世界には何もなく、ただただ茫洋と延々と、どうしようもなく広い空間が広がっているだけでした。
あたし以外の何もなく、けれど世界は決して二分化されることもなく。
何もないことだけが在る、それがあたしの世界でした。
あたしは一人でした。
ずっとずっと、一人でした。
それがあたしには当たり前でした。
絶望的なくらい、当たり前でした。
唯一持っていたのは、奇妙な奇妙な力でした。
おかしな力、それはあたしからたくさんのものを奪います。
舞い上げ、切り裂き、何もかもを破壊する絶対的な力。
あたしにとっては手足のように存在する、ものでした。
あたしは、バケモノの娘です。
人から生まれた、醜い魔物です。
外見だけは皮肉なくらいに綺麗に整えられて生まれたけれど、中身はとても醜悪で、劣悪で、途方もなく最低な代物です。
嗚呼、だけど、それを。
淋しいと思うことすら、知りませんでした。
哀しいと泣くことさえ、分かりませんでした。
理不尽さに怒ることも、絶望して笑うことも、あたしには無縁のものでした。
感情を知らない、あたしは紛れもなくバケモノでした。
広くひろい、何もない世界。
ある日、そこに他人がやってきました。
綺麗な顔をした男の子。
彼はあたしの境界線をあっさりと踏み越えるのです。
日常をかき乱して、あたしのペースなんてお構いなしに心臓を揺らすのです。
当たり前のように隣に居て、笑って、からっぽの空間をあっという間に満たしていくのです。
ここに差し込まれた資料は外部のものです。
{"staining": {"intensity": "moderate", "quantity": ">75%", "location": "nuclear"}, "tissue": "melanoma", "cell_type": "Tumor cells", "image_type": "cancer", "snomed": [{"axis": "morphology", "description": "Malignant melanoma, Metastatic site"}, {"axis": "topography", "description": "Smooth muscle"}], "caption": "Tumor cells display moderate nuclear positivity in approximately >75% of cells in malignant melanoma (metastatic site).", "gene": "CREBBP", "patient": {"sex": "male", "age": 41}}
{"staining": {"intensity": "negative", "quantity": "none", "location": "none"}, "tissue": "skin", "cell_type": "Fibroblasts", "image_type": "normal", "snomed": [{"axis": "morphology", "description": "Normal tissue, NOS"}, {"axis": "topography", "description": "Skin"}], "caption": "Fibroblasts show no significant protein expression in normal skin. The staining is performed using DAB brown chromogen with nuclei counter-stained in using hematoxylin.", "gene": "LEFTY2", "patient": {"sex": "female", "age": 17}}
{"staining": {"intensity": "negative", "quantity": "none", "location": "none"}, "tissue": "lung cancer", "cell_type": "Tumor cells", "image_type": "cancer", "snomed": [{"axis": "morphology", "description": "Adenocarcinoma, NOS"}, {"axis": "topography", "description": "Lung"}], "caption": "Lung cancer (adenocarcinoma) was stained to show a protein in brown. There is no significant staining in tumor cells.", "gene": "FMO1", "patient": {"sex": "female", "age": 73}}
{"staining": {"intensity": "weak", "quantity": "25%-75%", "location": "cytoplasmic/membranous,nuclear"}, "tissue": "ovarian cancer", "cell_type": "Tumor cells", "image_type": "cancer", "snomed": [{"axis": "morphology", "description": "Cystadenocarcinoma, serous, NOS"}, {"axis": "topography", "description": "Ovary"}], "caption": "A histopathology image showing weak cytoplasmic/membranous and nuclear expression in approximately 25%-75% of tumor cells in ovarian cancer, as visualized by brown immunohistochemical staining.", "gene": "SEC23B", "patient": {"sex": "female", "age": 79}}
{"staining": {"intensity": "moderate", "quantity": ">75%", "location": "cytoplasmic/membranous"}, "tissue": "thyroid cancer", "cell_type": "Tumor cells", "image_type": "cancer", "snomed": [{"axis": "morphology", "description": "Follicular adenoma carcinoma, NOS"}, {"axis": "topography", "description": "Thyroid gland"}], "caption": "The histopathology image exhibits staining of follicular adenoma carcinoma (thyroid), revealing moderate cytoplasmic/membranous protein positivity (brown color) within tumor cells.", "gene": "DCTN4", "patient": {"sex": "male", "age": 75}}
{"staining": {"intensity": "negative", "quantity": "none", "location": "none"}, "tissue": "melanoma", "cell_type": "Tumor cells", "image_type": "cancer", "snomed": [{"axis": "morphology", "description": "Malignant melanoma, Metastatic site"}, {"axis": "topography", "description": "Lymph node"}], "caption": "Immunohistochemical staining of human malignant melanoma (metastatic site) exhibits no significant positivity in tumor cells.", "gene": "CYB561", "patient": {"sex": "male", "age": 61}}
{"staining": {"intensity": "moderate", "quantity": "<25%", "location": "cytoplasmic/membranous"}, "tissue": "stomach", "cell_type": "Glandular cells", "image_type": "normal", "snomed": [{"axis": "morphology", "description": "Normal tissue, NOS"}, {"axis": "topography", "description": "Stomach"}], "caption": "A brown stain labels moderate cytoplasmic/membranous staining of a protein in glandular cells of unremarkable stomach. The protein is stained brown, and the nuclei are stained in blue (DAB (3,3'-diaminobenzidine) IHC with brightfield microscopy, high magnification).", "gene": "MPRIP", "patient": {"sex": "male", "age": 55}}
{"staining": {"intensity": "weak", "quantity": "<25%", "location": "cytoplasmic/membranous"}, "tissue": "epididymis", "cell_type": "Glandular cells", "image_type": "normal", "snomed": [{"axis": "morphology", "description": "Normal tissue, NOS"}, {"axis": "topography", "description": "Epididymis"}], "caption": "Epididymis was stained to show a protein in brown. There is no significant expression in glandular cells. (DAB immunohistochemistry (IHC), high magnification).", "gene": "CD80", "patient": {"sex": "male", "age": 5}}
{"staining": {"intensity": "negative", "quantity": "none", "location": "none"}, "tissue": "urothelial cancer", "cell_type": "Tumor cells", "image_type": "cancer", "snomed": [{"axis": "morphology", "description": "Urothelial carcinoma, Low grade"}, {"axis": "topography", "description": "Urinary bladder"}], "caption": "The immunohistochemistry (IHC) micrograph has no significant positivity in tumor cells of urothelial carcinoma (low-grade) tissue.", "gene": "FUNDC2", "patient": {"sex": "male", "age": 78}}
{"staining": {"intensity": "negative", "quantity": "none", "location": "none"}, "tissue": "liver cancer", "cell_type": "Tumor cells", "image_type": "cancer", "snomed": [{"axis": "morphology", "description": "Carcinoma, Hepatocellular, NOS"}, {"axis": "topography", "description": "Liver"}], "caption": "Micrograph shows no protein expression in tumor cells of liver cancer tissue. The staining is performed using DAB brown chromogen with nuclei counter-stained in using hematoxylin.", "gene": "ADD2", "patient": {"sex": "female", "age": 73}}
あたしを叱り、あたしの為に泣き、あたしと一緒に笑います。
そんあことをする人を、あたしは知りもしませんでした。
体温は上がり、世界は色めき、耳に届く音は心地よく。
何もないと思っていた世界は、本当は色彩に恵まれた場所でした。
気付いたのは、くるりと季節が変わったころ。
そうして進み続ける時間の中、あたしの世界は今もなお。
いつまでだって、彩られているのです。
「ねぇ、」
「なに?」
「……生まれてきてくれて、ありがとう」
ほら、またひとつ。
君がそう言ってくれるから、あたしはかつての自分にキスが出来るの。
愛した世界、そこに居るのはいつだって、君。
(ハッピーバースディ ディア マイドール!!)
滑り込みアウトです、今回もです。
今日(もう昨日)は彼女、風姫さんの誕生日でした。
10月2日、トニーの日です。
誰だトニーって(笑)
「~でした」「~なのです」って書き方がしたかった…とりあえず満足。
ほんとはわたしと同い年ですが、諸事情により永遠の17歳をやってもらってます←
もう五年?六年?七年?くらい一緒に居る風姫さん。
お誕生日おめでとう、なお話でした。